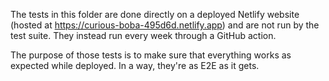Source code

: The tests in this folder are done directly on a deployed Netlify website (hosted at https://curious-boba-495d6d.netlify.app) and are not run by the test suite. They instead run every week through a GitHub action.

The purpose of those tests is to make sure that everything works as expected while deployed. In a way, they're as E2E as it gets.
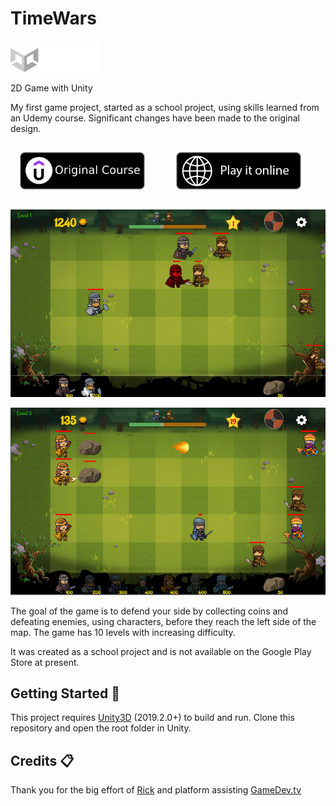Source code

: # TimeWars

<p align="left"><img src="etc/unity.png" height=50></p>

2D Game with Unity

My first game project, started as a school project, using skills learned from an Udemy course. Significant changes have been made to the original design.

[<img alt='Udemy' src='etc/originalcourse.png' width="200px" style="padding:15px"/>](https://www.udemy.com/course/unitycourse/learn/lecture/12173852#overview "See the original course")
&nbsp;&nbsp;&nbsp;
[<img alt='WebGL' src='etc/play-online-badge.png' width="200px" style="padding:15px"/>](https://sharemygame.com/@CanU/time-wars "Play it online")


<p align="left">
<img src="etc/ss1.png" height=300>
</p>


<p align="left">
<img src="etc/ss2.png" height=300>
</p>

The goal of the game is to defend your side by collecting coins and defeating enemies, using characters, before they reach the left side of the map. The game has 10 levels with increasing difficulty. 

It was created as a school project and is not available on the Google Play Store at present.

## Getting Started :traffic_light:

This project requires [Unity3D](https://unity.com/ "Unity home") (2019.2.0+) to build and run. Clone this repository and open the root folder in Unity.

## Credits :clipboard:

Thank you for the big effort of [Rick](https://www.youtube.com/rickdavidsonchannel "Youtube of Rick") and platform assisting [GameDev.tv](https://www.gamedev.tv/ "GameDev.tv")
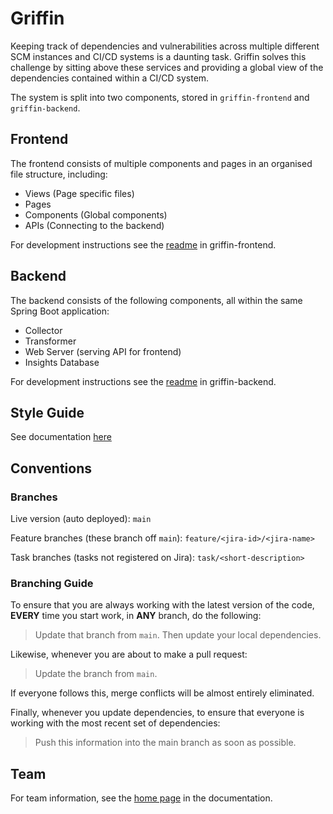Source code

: # Griffin

Keeping track of dependencies and vulnerabilities across multiple different SCM instances and CI/CD systems is a daunting task. Griffin solves this challenge by sitting above these services and providing a global view of the dependencies contained within a CI/CD system.

The system is split into two components, stored in  `griffin-frontend` and `griffin-backend`.

## Frontend

The frontend consists of multiple components and pages in an organised file structure, including:

- Views (Page specific files)
- Pages 
- Components (Global components)
- APIs (Connecting to the backend)

For development instructions see the [readme](griffin-frontend/README.md) in griffin-frontend.

## Backend

The backend consists of the following components, all within the same Spring Boot application:

- Collector
- Transformer
- Web Server (serving API for frontend)
- Insights Database

For development instructions see the [readme](griffin-backend/README.md) in griffin-backend.

## Style Guide

See documentation [here](https://confluence.cis.unimelb.edu.au:8443/display/SWEN900132022TZ/Coding+Standards)

## Conventions

### Branches

Live version (auto deployed): `main`

Feature branches (these branch off `main`): `feature/<jira-id>/<jira-name>`

Task branches (tasks not registered on Jira): `task/<short-description>`

### Branching Guide

To ensure that you are always working with the latest version of the code, **EVERY** time you start work, in **ANY** branch, do the following:

> Update that branch from `main`.
> Then update your local dependencies.

Likewise, whenever you are about to make a pull request:

> Update the branch from `main`.

If everyone follows this, merge conflicts will be almost entirely eliminated.

Finally, whenever you update dependencies, to ensure that everyone is working with the most recent set of dependencies:

> Push this information into the main branch as soon as possible.

## Team

For team information, see the [home page](https://confluence.cis.unimelb.edu.au:8443/pages/viewpage.action?spaceKey=SWEN900132022TZ&title=Telstra+-+Team+T) in the documentation.
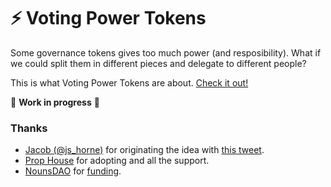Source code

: # ⚡️ Voting Power Tokens

Some governance tokens gives too much power (and resposibility).
What if we could split them in different pieces and delegate to different people?

This is what Voting Power Tokens are about. [Check it out!](https://votingpower.wtf)

🚧 **Work in progress** 🚧

### Thanks

- [Jacob (@js_horne)](https://twitter.com/js_horne) for originating the idea with [this tweet](https://twitter.com/js_horne/status/1564650524141649921).
- [Prop House](https://prop.house/) for adopting and all the support.
- [NounsDAO](https://nouns.wtf) for [funding](https://prop.house/nouns/round-9/1258).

□ □ □ □ □

Exactly the lines from the start of the entries above through the line with "- Components (Global components)" should be reproduced, and nothing else; drop the pictures.

Source code

: The tests in this folder are done directly on a deployed Netlify website (hosted at https://curious-boba-495d6d.netlify.app) and are not run by the test suite. They instead run every week through a GitHub action.

The purpose of those tests is to make sure that everything works as expected while deployed. In a way, they're as E2E as it gets.
Source code

: # TimeWars

<p align="left"><img src="etc/unity.png" height=50></p>

2D Game with Unity

My first game project, started as a school project, using skills learned from an Udemy course. Significant changes have been made to the original design.

[<img alt='Udemy' src='etc/originalcourse.png' width="200px" style="padding:15px"/>](https://www.udemy.com/course/unitycourse/learn/lecture/12173852#overview "See the original course")
&nbsp;&nbsp;&nbsp;
[<img alt='WebGL' src='etc/play-online-badge.png' width="200px" style="padding:15px"/>](https://sharemygame.com/@CanU/time-wars "Play it online")


<p align="left">
<img src="etc/ss1.png" height=300>
</p>


<p align="left">
<img src="etc/ss2.png" height=300>
</p>

The goal of the game is to defend your side by collecting coins and defeating enemies, using characters, before they reach the left side of the map. The game has 10 levels with increasing difficulty. 

It was created as a school project and is not available on the Google Play Store at present.

## Getting Started :traffic_light:

This project requires [Unity3D](https://unity.com/ "Unity home") (2019.2.0+) to build and run. Clone this repository and open the root folder in Unity.

## Credits :clipboard:

Thank you for the big effort of [Rick](https://www.youtube.com/rickdavidsonchannel "Youtube of Rick") and platform assisting [GameDev.tv](https://www.gamedev.tv/ "GameDev.tv")
Source code

: # Griffin

Keeping track of dependencies and vulnerabilities across multiple different SCM instances and CI/CD systems is a daunting task. Griffin solves this challenge by sitting above these services and providing a global view of the dependencies contained within a CI/CD system.

The system is split into two components, stored in  `griffin-frontend` and `griffin-backend`.

## Frontend

The frontend consists of multiple components and pages in an organised file structure, including:

- Views (Page specific files)
- Pages 
- Components (Global components)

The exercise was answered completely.